Chapitre 1 : La lumière du vendredi matin
Il existe dans l'univers des milliers de corps célestes qui dérivent sans jamais se frôler. Pendant des mois, il fut pour moi une étoile lointaine, un astre dont la lumière ne parvenait pas jusqu'à mes yeux. Il habitait la même galaxie scolaire, respirait le même air sous le même ciel de cour de récréation, et pourtant, il était invisible, perdu dans la nébuleuse de la foule.
Tout a basculé un vendredi matin.
Je sortais de la chapelle, l’âme encore imprégnée du silence sacré du lieu. Je marchais seule, enveloppée dans mes pensées, traversant la cour comme on traverse une étendue déserte. C’est alors que l’orbite de ma vie a dévié. Une voix, douce comme un souffle de vent stellaire, a murmuré :
— Bonjour.
Ce mot n'était pas un cri, c'était un murmure, une vibration légère qui a résonné dans l'air frais du matin. Je me suis arrêtée, le temps d'un battement de cœur, pour lui rendre son salut. Il a cherché à ancrer l'instant, me demandant si j'allais bien, ses yeux cherchant sans doute un reflet dans les miens. Mais ce matin-là, mon cœur était une planète fermée, protégeant son atmosphère. Je ne lui ai laissé ni le temps de s'expliquer, ni l'occasion de graver son nom dans mon esprit. J'ai repris ma marche, fuyant cette lumière soudaine.

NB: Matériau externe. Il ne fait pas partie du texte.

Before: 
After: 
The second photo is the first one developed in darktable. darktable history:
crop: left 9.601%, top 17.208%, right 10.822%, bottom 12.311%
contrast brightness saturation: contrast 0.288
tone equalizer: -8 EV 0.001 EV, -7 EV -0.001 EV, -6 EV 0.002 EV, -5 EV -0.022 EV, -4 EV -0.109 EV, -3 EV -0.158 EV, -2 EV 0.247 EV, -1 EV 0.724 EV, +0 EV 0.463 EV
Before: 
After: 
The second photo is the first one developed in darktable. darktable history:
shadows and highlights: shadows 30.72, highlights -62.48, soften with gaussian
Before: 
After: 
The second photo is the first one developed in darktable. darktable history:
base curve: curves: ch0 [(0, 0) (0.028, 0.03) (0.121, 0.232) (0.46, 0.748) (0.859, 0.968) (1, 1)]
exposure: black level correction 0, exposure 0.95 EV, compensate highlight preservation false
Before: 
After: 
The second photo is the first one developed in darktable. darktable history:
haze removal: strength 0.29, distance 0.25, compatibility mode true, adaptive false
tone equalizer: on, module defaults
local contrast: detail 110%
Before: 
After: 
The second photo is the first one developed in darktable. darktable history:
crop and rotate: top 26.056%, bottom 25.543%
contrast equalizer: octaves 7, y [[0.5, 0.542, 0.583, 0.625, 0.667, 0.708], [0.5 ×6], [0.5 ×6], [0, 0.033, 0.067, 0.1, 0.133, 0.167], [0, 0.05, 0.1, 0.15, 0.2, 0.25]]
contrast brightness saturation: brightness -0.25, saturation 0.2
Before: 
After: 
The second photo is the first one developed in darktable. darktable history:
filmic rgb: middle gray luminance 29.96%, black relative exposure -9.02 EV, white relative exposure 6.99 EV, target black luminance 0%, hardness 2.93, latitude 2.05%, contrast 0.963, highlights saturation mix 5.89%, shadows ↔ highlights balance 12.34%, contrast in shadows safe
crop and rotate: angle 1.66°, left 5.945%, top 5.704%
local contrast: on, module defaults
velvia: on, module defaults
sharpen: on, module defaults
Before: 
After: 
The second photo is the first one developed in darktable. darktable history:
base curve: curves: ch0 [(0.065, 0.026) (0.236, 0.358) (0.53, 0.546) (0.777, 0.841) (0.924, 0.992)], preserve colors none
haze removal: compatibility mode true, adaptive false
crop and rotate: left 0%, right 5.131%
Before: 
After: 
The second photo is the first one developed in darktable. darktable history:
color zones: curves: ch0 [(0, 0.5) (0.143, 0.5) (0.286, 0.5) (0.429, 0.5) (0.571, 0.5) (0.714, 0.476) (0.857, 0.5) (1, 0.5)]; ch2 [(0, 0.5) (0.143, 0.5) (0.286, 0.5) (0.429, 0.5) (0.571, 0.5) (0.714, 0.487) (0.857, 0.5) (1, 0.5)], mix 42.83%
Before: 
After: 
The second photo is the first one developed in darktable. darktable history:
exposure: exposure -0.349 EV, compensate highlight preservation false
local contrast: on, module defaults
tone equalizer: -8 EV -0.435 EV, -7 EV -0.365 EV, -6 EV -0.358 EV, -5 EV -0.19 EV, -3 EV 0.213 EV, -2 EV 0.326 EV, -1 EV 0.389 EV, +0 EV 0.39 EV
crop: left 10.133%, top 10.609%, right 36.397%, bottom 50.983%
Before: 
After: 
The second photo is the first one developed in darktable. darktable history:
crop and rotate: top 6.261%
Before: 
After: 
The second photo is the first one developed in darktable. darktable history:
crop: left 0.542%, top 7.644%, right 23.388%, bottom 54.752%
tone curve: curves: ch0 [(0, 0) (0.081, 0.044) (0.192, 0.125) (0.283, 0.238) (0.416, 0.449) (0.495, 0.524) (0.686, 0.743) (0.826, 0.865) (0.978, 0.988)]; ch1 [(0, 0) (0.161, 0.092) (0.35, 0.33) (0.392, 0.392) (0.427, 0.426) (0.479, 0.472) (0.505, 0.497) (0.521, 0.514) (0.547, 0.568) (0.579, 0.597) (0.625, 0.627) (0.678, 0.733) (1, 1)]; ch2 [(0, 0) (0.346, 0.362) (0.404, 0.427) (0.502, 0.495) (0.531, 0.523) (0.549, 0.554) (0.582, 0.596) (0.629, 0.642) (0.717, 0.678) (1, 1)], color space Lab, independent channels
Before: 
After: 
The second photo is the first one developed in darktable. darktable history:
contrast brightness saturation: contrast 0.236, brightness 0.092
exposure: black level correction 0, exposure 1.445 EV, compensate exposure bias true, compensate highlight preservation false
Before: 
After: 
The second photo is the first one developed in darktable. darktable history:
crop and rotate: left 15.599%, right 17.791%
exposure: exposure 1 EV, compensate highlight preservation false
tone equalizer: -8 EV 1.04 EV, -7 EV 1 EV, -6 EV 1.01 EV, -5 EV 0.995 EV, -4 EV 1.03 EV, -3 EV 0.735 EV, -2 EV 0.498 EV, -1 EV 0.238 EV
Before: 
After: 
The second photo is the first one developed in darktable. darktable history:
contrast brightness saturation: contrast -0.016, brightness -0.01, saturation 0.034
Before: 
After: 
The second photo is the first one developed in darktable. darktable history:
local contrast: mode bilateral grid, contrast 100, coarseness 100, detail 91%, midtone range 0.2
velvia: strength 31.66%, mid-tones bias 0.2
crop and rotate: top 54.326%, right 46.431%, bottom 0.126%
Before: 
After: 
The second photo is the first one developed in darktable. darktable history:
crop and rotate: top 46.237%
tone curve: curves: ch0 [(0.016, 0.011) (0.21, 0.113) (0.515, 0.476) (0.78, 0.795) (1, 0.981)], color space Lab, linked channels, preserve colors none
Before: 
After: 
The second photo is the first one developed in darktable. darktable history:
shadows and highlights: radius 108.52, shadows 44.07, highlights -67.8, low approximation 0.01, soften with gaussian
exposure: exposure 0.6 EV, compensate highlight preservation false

Pourtant, la mécanique céleste est implacable.
Depuis ce bref échange, le hasard semble avoir disparu pour laisser place à une étrange loi d'attraction. Là où mes yeux ne rencontraient que du vide, je ne vois plus que lui. À chaque tournant, à chaque battement de cloche, nos trajectoires se croisent. Il est là, omniprésent, comme une constellation que l'on vient de découvrir et que l'on ne peut plus s'empêcher de fixer dans la nuit noire.
Dire qu'il était là depuis l'origine, brillant dans l'ombre sans que je ne l'aperçoive. Il a suffi d'un simple "bonjour" pour que l'invisible devienne mon soleil, et que ce vendredi matin devienne l'aube d'une histoire que je n'avais pas vue venir.